Yesterday I posted a pretty complete update of UNG, which is probably my favorite long term (long) position, one which I almost consider as more of an investment rather than a trade. I believe Natural Gas is going to enter a secular bull market regardless of what the broader market does. UNG is still within a base so it hasn't even broken out yet to stage 2 or mark up (what most people would call a bull market or trending trade).

I saw a good opportunity yesterday to possibly be able to buy UNG which is gathering strength, on a corrective pullback.

Today UNG is up and that is largely because of the EIA Natural gas report which looks like this on the face of it....
Released On 1/17/2013 10:30:00 AM For wk1/11, 2013
PriorActual
Weekly Change201 bcf-148 bcf
Looking at this headline print we see a HUGE draw in Nat. Gas in storage which is VERY bullish, however this is the first time in the EIA reports that the report has broken down storage in both salt caverns and non-salt storage facilities, the salt cavern storage sites are typically much more volatile as far as injections and draws go. However cutting through all of that, Nat Gas still saw a 2.8% and 3.8% decline for salt and non-salt facilities respectively so either way it's bullish and UNG reacted to the report, I don't think it negatives yesterday's post and the opportunity though.

Here are the charts backing up my opinion.

 Here's a 1 min chart of UNG with the reaction to today's 10:30 a.m.
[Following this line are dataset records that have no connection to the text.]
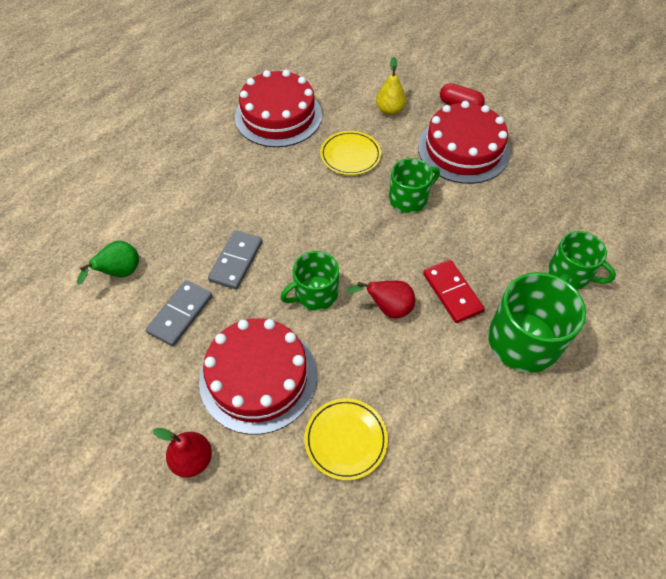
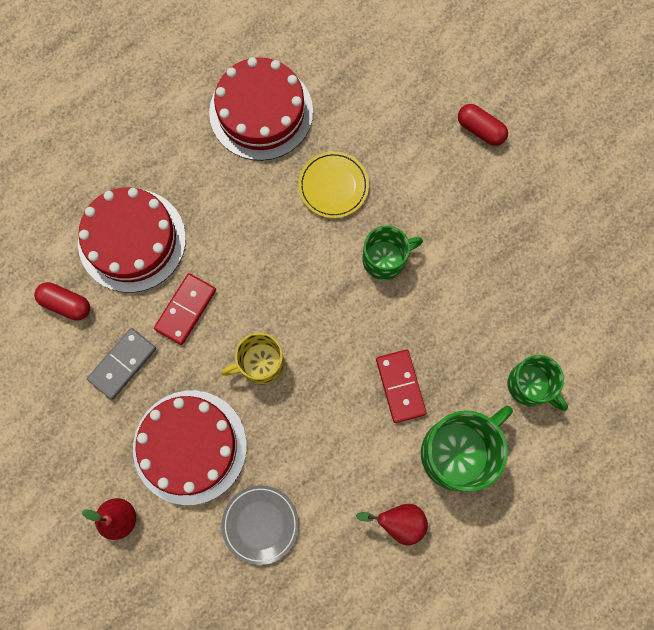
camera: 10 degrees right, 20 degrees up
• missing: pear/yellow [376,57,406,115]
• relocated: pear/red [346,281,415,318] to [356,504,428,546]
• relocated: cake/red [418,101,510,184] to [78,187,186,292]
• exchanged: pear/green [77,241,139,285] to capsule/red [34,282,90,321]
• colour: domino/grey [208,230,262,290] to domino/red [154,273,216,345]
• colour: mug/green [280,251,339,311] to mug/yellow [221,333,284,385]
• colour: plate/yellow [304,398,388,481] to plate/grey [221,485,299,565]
EIA Natural Gas Report.

 The long term 4 hour chart (VERY influential) shows what I showed yesterday, the last breakout attempt was a purposeful head fake move (yellow) which at the time I suspected would be used to send UNG lower so it could be accumulated by smart money in size and at lower prices, I still think that's true, but we do have a large positive divergence with UNG know turning back to the upside.

To be clear, considering the longer term nature of UNG, I think it's a but anywhere in the area, whether today or on a pullback, it has tons of potential.

 This is an influential, but less powerful chart than the 4 hour above, this is 30 min and it suggests not only a positive trend in UNG, but also a corrective pullback which can be used to buy UNG at lower prices, the whole idea of yesterday's post.

 The intraday 1 min chart today is following price exactly or confirming price, however there's no sign of a positive divergence at all, so as far as I'm concerned, the pullback probability is still high.


Just to check, this is the 2 min chart, again nothing positive in the VERY short term, in fact it points to a corrective pullback, one which I'd like to be a buyer.

However as I said before, I wouldn't haggle over a few percent with UNG, I would save room to add on a pullback, but I'd want to have a position started in UNG by now.

Today's price action doesn't seem to change yesterday's analysis at all, it's just reactive action.